I used to collect Erector sets and had over 350 of them at one time.  HAD to have EVERY variation of every set. . .  You know you are a collector if you buy without the intent of using or selling anything.  At least you can use the pliers though three or four through the complete size range would handle all jobs.  As one of my Erector set collector buddies would tell his wife, "if it doesn't burn gasoline or have blond hair, don't worry about it".

Bruce


----------



## alloy

I'll trade you addictions , you collect CNC's and I'll collect Knipex


----------



## darkzero

Man, these new Knipex Twin Grip work great!


----------



## Shootymacshootface

Love the Knipex! I will have to keep my eye out for the Twin Grip.
I won't be taking those on the boat either.


----------



## Aukai

Nose hair issues


----------



## darkzero

Shootymacshootface said:


> Love the Knipex! I will have to keep my eye out for the Twin Grip.


A few vendors have started shipping their preorders out now. Cheapest I've seen & cheaper than what I paid for my preorder is on Amazon. Amazon isn't expected to ship their preorders out until sometime in August though. Here's the link to Amazon, sold by Amazon is not up right now (ignore the ourageous prices from 3rd party sellers), it comes & goes so you have to watch for it. Amazon's price is $31.50 shipped. Everyone else is around $40+shipping.

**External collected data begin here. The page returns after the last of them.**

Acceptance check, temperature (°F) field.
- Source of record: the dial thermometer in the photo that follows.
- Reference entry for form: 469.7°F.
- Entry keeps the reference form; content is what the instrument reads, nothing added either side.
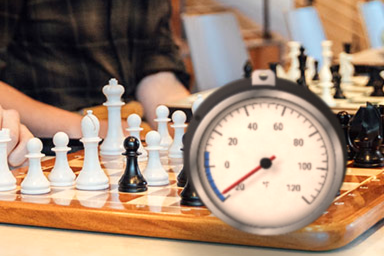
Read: -16°F
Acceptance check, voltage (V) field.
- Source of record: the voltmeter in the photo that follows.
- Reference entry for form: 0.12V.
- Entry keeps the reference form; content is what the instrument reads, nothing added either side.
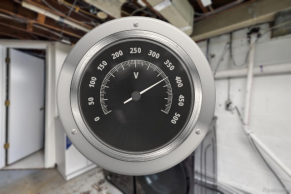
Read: 375V
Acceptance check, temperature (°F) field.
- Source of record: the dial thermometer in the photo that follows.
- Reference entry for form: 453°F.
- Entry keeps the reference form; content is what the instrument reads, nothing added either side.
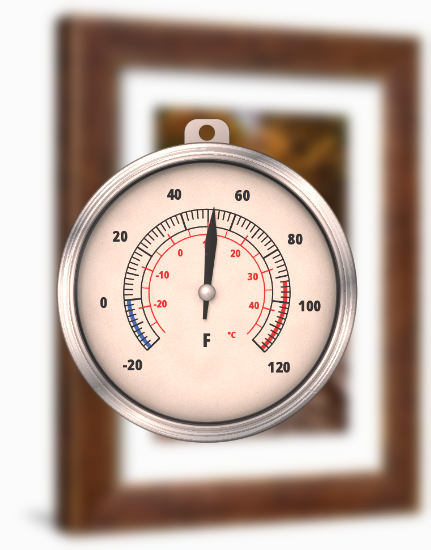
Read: 52°F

I've already got a few other screw removal pliers but I just had to try these new Knipex ones. I really like their take on the slip joint, it's got 5 notches. I haven't used slip joint pliers in years. These are definitely keepers for me. I hope they come out with more pliers in this style in different sizes & without the screw removal jaw tips.


----------



## Aukai

Your link shows 69 bucks, just hit the pre order anyway?


----------



## darkzero

No, as I mentioned, it comes & goes. Have to watch for "Ship & Sold by Amazon". $54-$69 are 3rd party sellers. KC Tool & Chad's Tool Box started shipping their preorders out earlier this month. Not sure if they have any stock left though.


----------



## Tozguy

Awesome!


----------



## 5tmorris

I first saw Knipex tools in Hilchenbach, Germany while inspecting some equipment being made for a client.  I now have the same problem and I'm not sorry!


----------